To do:
Rewrite the portion of the global warming essay below starting with "Fiddling While the" and going on through "disruption of climate.", changing "exigencies" to "pressures".

Study text:
● ● ●
Fiddling While the World Burns

By George M. Woodwell

An ecologist speaks on the rising costs of ignoring global warming. (Copyright 2001 by George M. Woodwell. First published in the Amicus Journal)

Six billion people have filled the world to overflowing and feel so good about it that they promise to add two billion more in just a decade or two. There are a few problems: space to live, water to drink, air to breathe, a global disruption of climate, and a progressive loss of the benefits of civilization over large sections of the earth.

In regions where wealth has accumulated, these global exigencies seem remote. But the big issues of governance have to do increasingly with environment, and those issues do not go away. The overriding one is the global disruption of climate.

The problem is not new. It was recognized and defined more than a century ago by scientists who realized even then that burning coal and oil and gas would increase the amount of carbon dioxide in the atmosphere and warm the earth. Accurate measurements of the composition of the atmosphere, however, had to wait until infrared gas analysis was invented. Instruments became available in the 1950s that could, for all practical purposes, detect a single molecule of carbon dioxide in the atmosphere. These instruments made it possible to monitor the atmosphere around the world.
● ● ●
Supplied entries:

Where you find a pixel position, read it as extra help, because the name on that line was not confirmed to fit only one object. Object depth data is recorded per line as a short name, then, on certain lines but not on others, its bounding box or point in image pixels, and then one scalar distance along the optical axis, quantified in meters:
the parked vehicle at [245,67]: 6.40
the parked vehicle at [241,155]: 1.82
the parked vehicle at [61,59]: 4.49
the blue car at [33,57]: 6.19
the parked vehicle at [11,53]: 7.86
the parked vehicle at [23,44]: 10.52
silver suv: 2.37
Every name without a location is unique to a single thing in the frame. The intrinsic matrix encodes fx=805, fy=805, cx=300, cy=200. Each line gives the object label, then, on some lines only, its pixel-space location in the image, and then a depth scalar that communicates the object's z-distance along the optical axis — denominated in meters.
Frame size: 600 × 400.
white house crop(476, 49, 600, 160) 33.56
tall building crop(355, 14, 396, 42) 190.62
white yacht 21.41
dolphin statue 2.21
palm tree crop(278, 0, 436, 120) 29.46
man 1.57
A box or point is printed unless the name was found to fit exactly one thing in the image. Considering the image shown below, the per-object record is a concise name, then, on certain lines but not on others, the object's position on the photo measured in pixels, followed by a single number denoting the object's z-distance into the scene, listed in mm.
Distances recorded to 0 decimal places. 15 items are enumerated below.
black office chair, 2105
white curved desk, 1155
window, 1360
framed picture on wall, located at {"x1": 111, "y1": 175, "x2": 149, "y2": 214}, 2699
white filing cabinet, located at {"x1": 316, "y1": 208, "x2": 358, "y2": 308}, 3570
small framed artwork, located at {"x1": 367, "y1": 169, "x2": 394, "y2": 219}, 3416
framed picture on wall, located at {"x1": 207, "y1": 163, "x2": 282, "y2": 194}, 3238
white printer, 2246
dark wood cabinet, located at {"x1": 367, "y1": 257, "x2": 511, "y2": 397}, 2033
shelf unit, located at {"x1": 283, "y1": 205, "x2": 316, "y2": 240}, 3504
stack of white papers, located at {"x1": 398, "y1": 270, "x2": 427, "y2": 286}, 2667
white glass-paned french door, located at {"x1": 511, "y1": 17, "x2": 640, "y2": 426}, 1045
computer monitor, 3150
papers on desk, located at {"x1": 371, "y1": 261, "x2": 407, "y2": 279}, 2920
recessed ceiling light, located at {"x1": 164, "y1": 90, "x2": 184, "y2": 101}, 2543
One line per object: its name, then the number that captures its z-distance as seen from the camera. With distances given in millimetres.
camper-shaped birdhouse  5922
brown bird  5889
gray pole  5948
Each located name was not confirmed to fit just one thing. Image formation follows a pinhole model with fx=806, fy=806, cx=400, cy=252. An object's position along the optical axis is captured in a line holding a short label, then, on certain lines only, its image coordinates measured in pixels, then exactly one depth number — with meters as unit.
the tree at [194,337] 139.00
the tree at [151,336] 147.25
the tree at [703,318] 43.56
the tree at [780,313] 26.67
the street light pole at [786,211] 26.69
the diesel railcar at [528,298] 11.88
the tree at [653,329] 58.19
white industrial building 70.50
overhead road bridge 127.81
● ● ●
Written response:
Fiddling While the World Burns

By George M. Woodwell

An ecologist speaks on the rising costs of ignoring global warming. (Copyright 2001 by George M. Woodwell. First published in the Amicus Journal)

Six billion people have filled the world to overflowing and feel so good about it that they promise to add two billion more in just a decade or two. There are a few problems: space to live, water to drink, air to breathe, a global disruption of climate, and a progressive loss of the benefits of civilization over large sections of the earth.

In regions where wealth has accumulated, these global pressures seem remote. But the big issues of governance have to do increasingly with environment, and those issues do not go away. The overriding one is the global disruption of climate.